- _What you have to do_
Pick out each line of the data below that contains the word "beach" and copy it.

☆ ☆ ☆ ☆ ☆ ☆ ☆

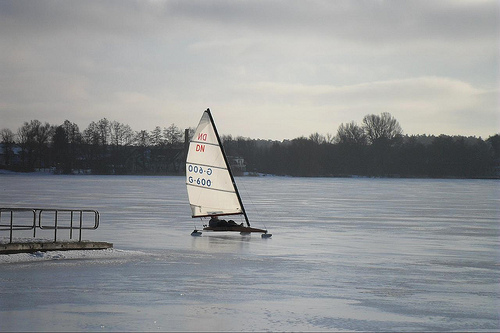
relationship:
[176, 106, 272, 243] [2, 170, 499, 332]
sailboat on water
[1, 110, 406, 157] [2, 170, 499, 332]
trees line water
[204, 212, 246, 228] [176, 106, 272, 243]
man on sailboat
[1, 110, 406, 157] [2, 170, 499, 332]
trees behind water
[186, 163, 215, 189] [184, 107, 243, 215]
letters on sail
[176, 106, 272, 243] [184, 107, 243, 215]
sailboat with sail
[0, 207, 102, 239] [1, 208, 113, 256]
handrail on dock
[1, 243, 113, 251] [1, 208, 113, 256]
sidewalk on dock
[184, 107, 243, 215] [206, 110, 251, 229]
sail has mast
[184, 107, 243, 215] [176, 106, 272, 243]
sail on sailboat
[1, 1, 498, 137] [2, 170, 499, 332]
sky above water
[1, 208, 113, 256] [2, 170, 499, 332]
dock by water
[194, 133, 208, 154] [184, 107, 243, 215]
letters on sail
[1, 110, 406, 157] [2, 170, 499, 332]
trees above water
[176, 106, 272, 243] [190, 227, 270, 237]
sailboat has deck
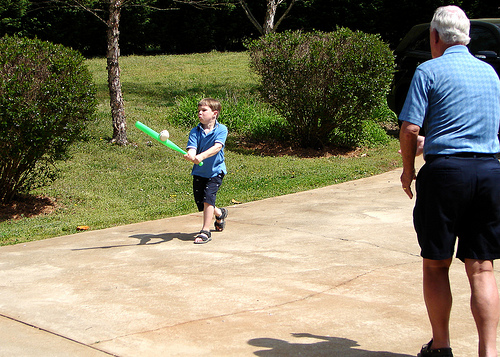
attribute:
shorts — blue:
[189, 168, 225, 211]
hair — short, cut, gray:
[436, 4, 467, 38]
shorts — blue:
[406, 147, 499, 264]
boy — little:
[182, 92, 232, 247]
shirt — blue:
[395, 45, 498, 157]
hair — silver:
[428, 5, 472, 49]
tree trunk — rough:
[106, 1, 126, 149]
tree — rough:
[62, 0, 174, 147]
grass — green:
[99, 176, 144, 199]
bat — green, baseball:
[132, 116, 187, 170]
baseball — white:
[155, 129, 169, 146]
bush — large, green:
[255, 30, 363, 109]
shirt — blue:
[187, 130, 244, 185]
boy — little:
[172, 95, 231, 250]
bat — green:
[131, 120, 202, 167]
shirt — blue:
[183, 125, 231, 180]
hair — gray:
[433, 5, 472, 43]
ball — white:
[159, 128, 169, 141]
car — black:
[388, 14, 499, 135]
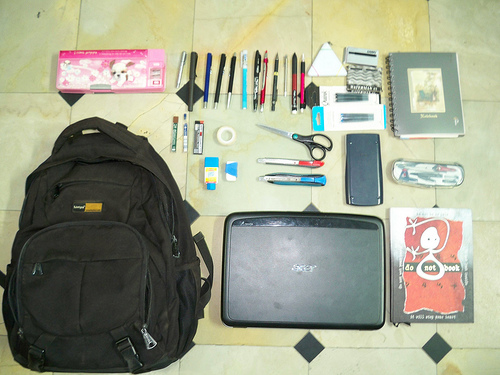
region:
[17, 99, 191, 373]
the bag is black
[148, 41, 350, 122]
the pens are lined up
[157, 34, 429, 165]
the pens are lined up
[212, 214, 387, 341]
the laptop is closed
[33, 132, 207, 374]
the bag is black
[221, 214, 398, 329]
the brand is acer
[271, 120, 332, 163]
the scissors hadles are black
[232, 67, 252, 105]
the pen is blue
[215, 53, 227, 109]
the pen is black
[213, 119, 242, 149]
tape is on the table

☆ ☆ ☆ ☆ ☆ ☆ ☆

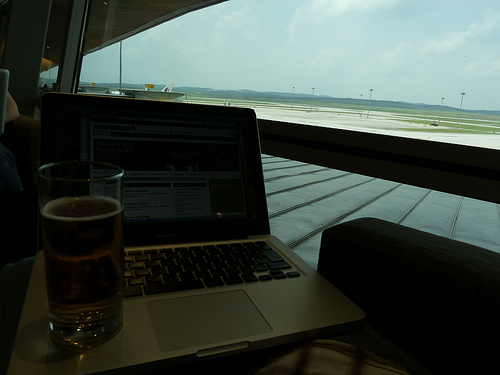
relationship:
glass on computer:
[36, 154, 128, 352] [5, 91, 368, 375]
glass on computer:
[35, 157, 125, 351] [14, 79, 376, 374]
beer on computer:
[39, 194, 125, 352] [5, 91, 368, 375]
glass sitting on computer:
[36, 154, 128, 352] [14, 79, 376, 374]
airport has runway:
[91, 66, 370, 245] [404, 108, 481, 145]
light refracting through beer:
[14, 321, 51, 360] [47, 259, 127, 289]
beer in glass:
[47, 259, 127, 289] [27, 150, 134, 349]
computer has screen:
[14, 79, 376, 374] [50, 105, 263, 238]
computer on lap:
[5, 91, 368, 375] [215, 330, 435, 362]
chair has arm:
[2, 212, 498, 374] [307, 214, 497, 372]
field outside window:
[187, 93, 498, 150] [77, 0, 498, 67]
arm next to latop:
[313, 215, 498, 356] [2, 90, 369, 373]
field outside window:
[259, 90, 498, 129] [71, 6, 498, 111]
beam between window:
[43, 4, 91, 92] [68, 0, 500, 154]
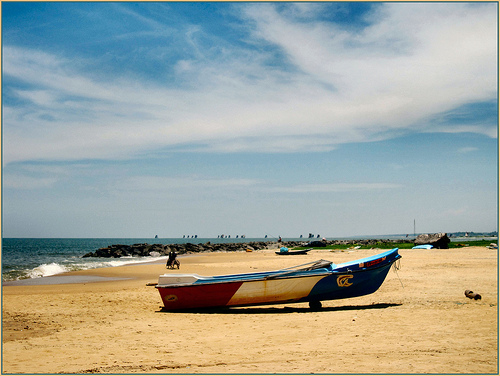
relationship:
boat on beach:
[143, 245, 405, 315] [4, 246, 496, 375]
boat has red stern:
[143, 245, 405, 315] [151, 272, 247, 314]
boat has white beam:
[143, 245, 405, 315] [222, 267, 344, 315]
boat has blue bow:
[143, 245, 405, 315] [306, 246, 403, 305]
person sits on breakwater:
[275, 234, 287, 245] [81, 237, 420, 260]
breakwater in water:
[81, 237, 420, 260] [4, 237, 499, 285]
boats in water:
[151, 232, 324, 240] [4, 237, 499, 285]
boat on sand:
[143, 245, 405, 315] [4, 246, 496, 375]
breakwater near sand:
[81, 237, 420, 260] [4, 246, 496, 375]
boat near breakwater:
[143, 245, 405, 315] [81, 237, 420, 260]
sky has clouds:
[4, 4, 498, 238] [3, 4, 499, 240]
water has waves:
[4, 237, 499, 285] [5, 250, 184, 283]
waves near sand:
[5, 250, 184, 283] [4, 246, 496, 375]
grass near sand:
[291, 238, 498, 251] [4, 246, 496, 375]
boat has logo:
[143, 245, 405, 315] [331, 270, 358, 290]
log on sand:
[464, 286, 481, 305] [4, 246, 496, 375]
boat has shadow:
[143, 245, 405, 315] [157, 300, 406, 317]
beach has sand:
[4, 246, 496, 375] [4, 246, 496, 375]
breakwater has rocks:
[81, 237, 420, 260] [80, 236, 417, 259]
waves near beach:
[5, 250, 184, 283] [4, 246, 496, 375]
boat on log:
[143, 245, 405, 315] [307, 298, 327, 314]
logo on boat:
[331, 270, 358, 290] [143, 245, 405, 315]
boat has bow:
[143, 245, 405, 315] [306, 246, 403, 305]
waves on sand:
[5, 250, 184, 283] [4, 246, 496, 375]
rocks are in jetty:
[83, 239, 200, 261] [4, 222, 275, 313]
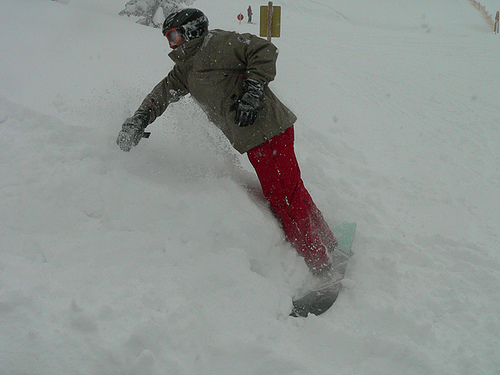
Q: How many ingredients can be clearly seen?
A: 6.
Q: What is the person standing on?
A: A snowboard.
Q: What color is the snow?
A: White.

☆ ☆ ☆ ☆ ☆ ☆ ☆

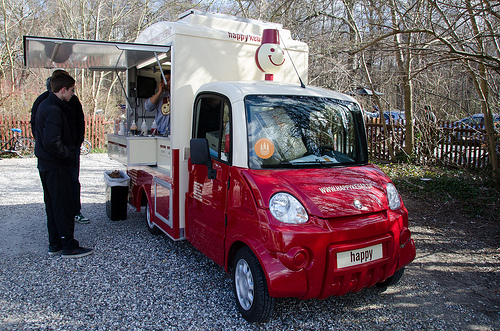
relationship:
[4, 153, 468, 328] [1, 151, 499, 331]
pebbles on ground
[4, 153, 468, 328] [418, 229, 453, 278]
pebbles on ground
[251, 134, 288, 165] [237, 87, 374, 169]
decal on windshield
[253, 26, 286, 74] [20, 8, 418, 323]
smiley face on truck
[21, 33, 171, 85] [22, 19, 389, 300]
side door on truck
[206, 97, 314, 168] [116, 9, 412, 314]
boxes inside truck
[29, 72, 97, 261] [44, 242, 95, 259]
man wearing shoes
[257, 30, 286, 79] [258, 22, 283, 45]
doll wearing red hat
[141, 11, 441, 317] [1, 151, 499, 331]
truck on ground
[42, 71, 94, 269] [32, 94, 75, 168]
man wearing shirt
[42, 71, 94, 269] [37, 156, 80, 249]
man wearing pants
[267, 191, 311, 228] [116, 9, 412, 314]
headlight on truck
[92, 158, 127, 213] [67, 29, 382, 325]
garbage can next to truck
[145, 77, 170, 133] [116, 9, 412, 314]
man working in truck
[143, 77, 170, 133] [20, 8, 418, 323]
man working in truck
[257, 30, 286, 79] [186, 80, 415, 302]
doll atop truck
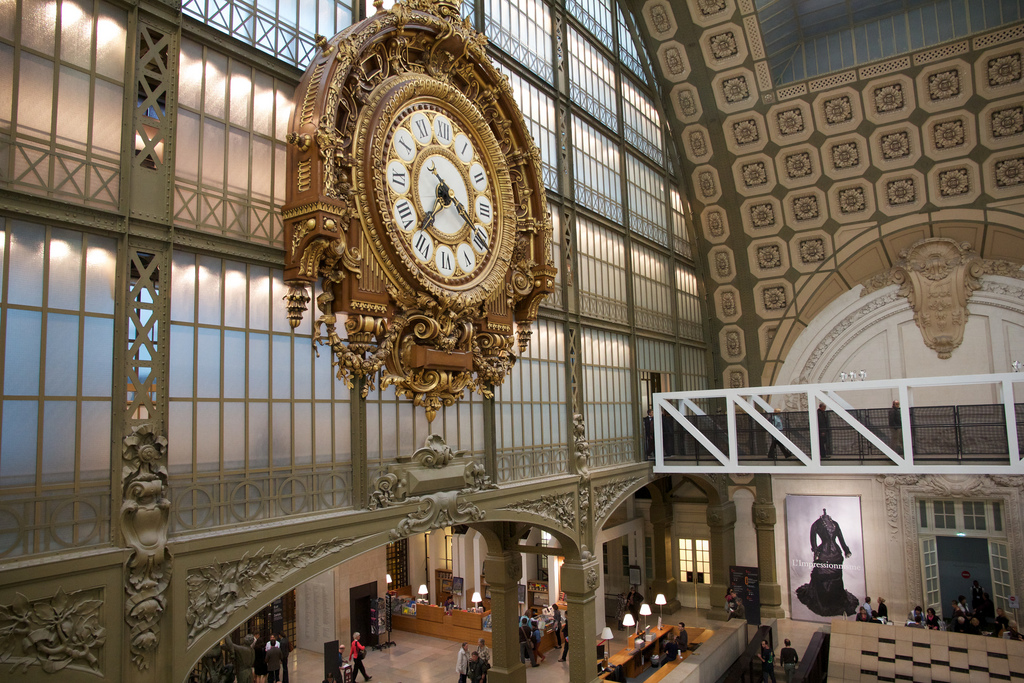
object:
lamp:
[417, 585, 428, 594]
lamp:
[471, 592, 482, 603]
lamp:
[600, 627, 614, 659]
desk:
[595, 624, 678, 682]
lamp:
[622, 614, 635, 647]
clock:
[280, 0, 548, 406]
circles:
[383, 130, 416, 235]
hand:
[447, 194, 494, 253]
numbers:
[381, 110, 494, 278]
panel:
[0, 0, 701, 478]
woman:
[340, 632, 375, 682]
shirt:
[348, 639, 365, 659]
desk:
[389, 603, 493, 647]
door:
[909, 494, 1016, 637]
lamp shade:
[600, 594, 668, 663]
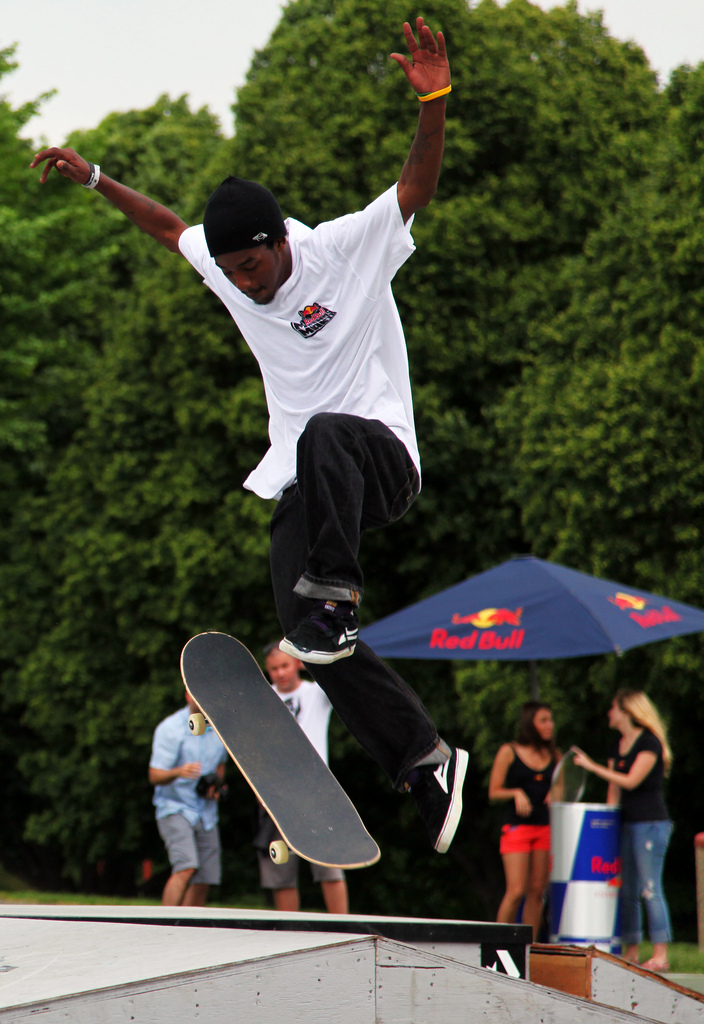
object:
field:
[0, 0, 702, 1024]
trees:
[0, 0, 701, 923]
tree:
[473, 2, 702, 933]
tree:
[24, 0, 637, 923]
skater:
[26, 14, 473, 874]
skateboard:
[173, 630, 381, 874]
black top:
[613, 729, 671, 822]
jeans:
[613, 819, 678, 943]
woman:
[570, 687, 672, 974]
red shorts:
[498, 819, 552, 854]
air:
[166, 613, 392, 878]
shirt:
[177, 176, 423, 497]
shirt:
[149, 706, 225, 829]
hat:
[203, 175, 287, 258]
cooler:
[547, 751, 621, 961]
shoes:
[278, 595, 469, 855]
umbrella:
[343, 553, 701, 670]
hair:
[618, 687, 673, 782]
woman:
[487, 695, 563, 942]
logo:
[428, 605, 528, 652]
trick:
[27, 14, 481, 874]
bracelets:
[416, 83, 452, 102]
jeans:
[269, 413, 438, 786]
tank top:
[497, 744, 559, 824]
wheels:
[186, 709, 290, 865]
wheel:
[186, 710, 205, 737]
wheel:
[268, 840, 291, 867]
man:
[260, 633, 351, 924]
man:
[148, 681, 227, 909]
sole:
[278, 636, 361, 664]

☆ ☆ ☆ ☆ ☆ ☆ ☆

- _Solution to the problem_
boat on beach:
beach has sand:
waves near beach:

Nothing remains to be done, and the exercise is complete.